Blancmange
Also known as: Manjar branco · White dish · Blancmange
The pale sweet that began with shredded chicken and crossed half a millennium.
- Origin
- Medieval European dish, reborn in Portugal's convents; closely tied to Coimbra
- Region
- Convents
- Season
- Year-round
- Boiled, shredded chicken breast
- Rice flour
- Milk
- Sugar
- Orange blossom water or zest
- Lemon or orange zest
- Salt
Soft and milky, with a restrained, moderate sweetness far from the intense sugar of egg-yolk sweets. The texture is dense, creamy and faintly gelatinous, like a firm pudding; orange blossom lends a floral perfume, while the chicken contributes only body and a quiet background note, never a meaty taste.

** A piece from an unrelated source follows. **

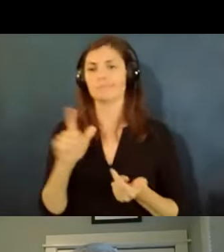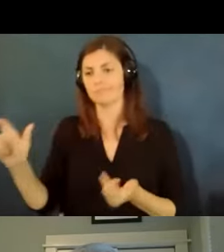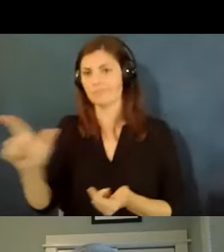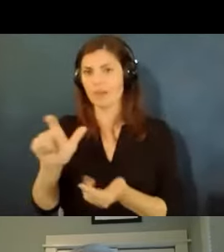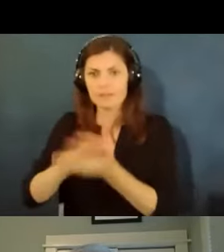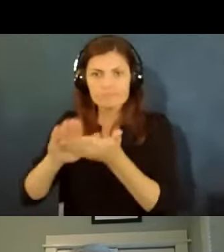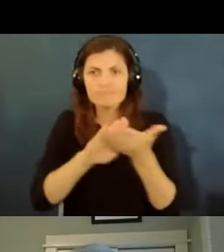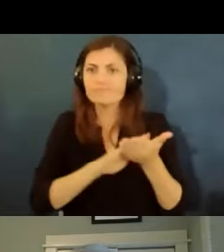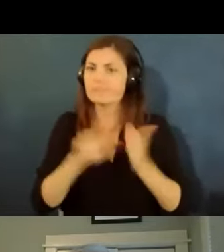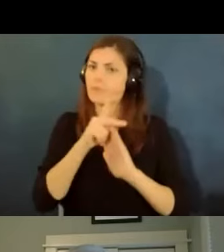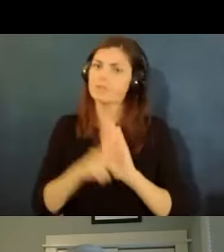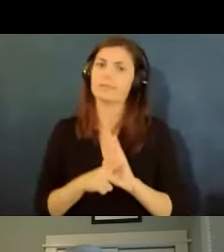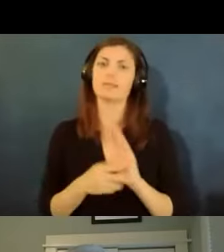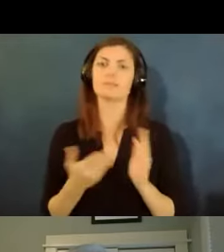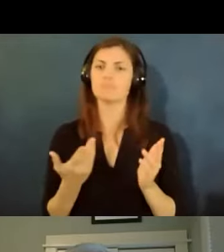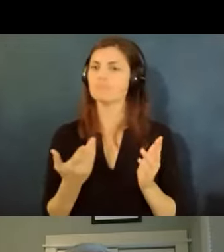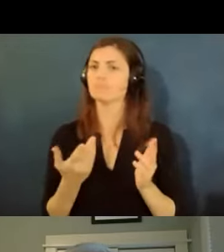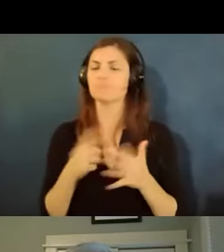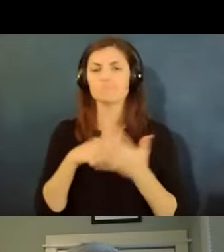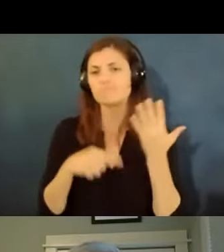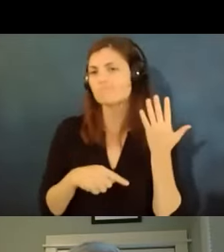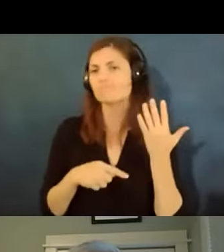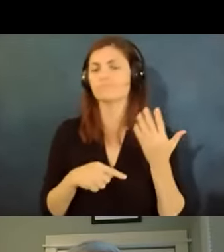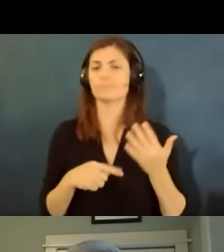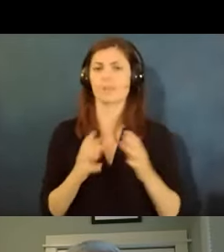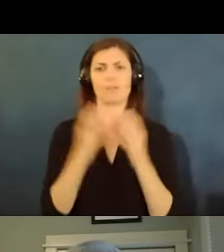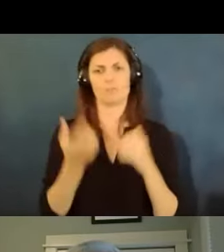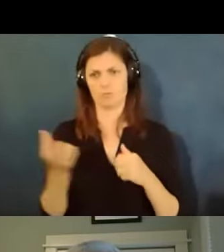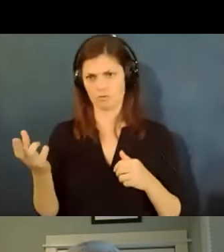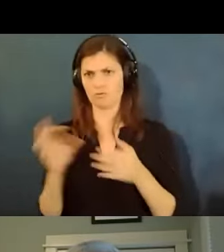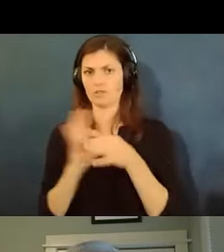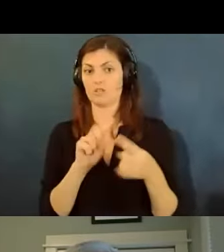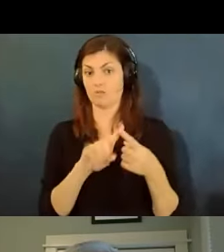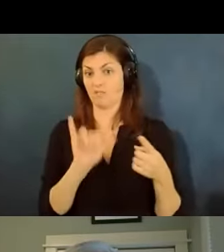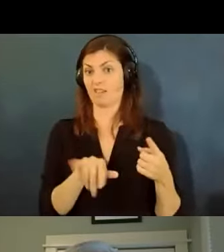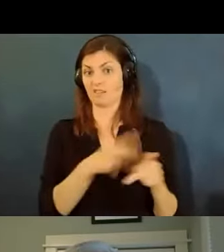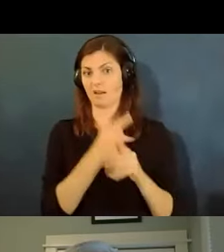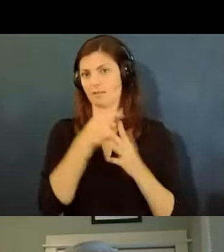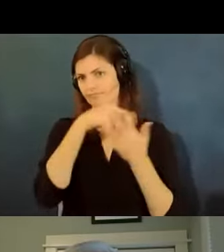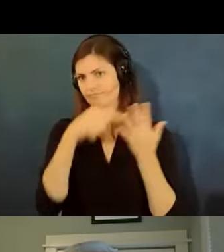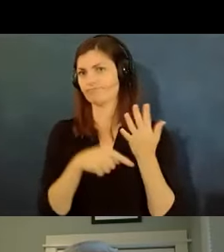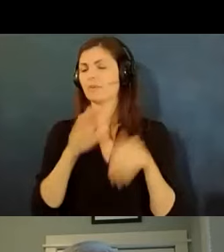um and there are lots of resources related to these kinds of things on the cdc website the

Meatless versions exist, thickened only with rice flour or starch, alongside almond-milk variants closer to the medieval dish. The Portalegre version dropped the meat, while Coimbra kept the chicken, staying closer to the old recipe. In Coimbra it is linked to the "maminha de freira" tradition, in which the sweet is shaped into a rounded dome evoking a breast. In Brazil, "manjar branco" came to mean a coconut-milk pudding with prune sauce, entirely divorced from its chicken ancestry.
This is a rare sweet, hard to find in everyday pastry shops. Seek it in Coimbra, home of the conventual sweets that keep it alive: Pastelaria Briosa and Pastelaria Vénus are among the houses where it tends to appear, alongside traditional-pastry fairs. It is worth calling ahead, as many makers prepare it only to order or at certain times of year.
It calls for a sweet, perfumed wine such as Moscatel de Setúbal or a white Port, or simply a short espresso to cut its gentle sweetness.